Случилось дело весной, после пахоты. Я мял навоз. Хотел было поскорее закончить эту работу: связал лошадей в один ряд и давай гонять по навозному кругу. Сначала дело шло хорошо, а потом задняя лошадь заартачилась - не идет и все. Ну, мне некогда было уговаривать ее, и начал я хлестать непослушницу кнутом. Лошадь еще хуже не слушалась, пятилась. Зло меня взяло и пошел я поучать ее кнутом еще хлеще.
- Нельзя так, Захарушка, - слышу голос Льва Николаевича. Он в это время пил чай, вышел ко мне и говорит: - Зачем ты, Захарушка, бьешь лошадь. Этим ты ей ничего не докажешь.

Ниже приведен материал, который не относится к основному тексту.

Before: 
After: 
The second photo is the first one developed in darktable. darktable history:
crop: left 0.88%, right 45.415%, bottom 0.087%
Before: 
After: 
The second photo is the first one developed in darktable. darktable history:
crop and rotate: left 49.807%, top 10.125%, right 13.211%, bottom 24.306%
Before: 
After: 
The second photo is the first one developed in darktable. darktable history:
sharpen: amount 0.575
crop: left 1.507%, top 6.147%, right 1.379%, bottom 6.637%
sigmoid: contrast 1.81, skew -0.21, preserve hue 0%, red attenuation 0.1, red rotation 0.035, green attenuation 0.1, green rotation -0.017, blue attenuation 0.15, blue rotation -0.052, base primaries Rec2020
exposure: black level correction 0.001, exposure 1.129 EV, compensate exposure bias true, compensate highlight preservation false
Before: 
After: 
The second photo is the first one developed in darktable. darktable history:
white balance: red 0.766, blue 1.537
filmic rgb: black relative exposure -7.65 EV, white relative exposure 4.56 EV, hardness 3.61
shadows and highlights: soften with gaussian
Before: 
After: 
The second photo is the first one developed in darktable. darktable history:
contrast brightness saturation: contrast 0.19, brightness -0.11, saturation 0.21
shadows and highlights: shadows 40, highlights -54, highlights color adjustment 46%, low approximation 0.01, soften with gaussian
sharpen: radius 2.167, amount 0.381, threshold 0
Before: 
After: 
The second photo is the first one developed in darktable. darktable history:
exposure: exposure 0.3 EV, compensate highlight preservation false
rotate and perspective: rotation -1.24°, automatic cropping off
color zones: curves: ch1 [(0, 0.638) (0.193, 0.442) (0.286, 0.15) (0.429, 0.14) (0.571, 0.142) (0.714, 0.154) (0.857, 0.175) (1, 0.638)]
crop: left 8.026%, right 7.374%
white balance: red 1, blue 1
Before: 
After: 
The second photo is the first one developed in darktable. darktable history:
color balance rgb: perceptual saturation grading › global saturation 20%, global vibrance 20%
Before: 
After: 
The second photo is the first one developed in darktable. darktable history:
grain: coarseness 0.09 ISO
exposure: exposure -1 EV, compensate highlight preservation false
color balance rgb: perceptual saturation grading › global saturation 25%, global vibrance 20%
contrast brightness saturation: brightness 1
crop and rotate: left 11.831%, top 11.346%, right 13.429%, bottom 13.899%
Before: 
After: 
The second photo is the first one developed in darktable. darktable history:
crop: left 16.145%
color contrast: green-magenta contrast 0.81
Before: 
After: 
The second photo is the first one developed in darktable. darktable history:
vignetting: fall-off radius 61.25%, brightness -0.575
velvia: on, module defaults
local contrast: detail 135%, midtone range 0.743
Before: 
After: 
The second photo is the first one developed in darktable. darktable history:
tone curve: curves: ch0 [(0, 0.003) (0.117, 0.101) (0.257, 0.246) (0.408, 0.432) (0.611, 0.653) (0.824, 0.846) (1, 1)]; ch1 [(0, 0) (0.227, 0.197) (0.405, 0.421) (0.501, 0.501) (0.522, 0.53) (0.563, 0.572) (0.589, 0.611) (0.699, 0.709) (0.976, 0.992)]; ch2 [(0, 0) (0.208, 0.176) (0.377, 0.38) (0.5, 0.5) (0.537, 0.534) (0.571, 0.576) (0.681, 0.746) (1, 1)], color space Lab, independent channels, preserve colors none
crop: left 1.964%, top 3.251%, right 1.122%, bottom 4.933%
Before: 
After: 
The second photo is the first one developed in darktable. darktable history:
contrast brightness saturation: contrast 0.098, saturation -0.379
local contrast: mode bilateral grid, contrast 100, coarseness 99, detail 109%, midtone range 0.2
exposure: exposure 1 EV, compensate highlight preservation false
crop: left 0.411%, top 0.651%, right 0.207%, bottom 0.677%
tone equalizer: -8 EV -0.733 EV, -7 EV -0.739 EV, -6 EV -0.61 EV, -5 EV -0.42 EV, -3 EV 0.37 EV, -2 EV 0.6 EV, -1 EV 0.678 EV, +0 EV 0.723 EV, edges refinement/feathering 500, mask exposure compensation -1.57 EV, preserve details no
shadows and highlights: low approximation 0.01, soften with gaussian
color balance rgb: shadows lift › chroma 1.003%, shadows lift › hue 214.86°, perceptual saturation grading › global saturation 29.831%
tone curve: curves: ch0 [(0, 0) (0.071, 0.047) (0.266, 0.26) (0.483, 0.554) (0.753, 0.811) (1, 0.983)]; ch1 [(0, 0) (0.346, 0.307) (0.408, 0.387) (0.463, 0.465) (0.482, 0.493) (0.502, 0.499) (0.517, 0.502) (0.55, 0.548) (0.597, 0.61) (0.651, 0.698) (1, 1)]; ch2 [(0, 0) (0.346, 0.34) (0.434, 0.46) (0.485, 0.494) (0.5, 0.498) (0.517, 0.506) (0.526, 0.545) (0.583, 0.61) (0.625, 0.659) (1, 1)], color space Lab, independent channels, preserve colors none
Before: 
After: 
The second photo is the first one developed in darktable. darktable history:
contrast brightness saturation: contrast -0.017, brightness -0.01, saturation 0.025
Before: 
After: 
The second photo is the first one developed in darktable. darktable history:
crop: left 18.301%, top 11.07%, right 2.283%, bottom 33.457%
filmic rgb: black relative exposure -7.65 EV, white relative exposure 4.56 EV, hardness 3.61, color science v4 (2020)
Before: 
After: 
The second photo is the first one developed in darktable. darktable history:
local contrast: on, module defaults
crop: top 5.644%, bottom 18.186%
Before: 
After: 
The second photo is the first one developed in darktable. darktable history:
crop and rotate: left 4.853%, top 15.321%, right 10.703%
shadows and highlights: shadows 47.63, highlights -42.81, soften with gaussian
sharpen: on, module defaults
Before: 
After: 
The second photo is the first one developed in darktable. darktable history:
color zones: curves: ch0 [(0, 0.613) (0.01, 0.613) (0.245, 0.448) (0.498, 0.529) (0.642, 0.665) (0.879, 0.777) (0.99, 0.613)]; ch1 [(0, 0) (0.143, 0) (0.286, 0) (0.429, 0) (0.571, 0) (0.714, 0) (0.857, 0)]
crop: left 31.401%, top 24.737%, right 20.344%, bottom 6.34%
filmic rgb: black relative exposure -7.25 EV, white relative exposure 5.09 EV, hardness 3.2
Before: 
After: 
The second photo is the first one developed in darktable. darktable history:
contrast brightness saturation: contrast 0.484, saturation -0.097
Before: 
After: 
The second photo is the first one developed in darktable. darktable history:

Гляжу я, входит ко мне Лев Николаевич на середину навозного круга, прямо в сандалиях идет. Взял от меня лошадей, начал перевязывать по-своему: тех, которые были поближе ко мне, поставил на край и пустил их в обратный ход. А ту, что не шла у меня, взял за повод и ласково ей:
- Но-о, матушка.
И лошадь эта как ни в чем не бывало послушно пошла по кругу. Прогнал он лошадей несколько кругов и говорит мне:
- Вот, Захарушка, как с ними надо обращаться...
А я даже глаз на него поднять не могу, так стыдно было: мужик, а не знаю, как строптивую лошадь унять.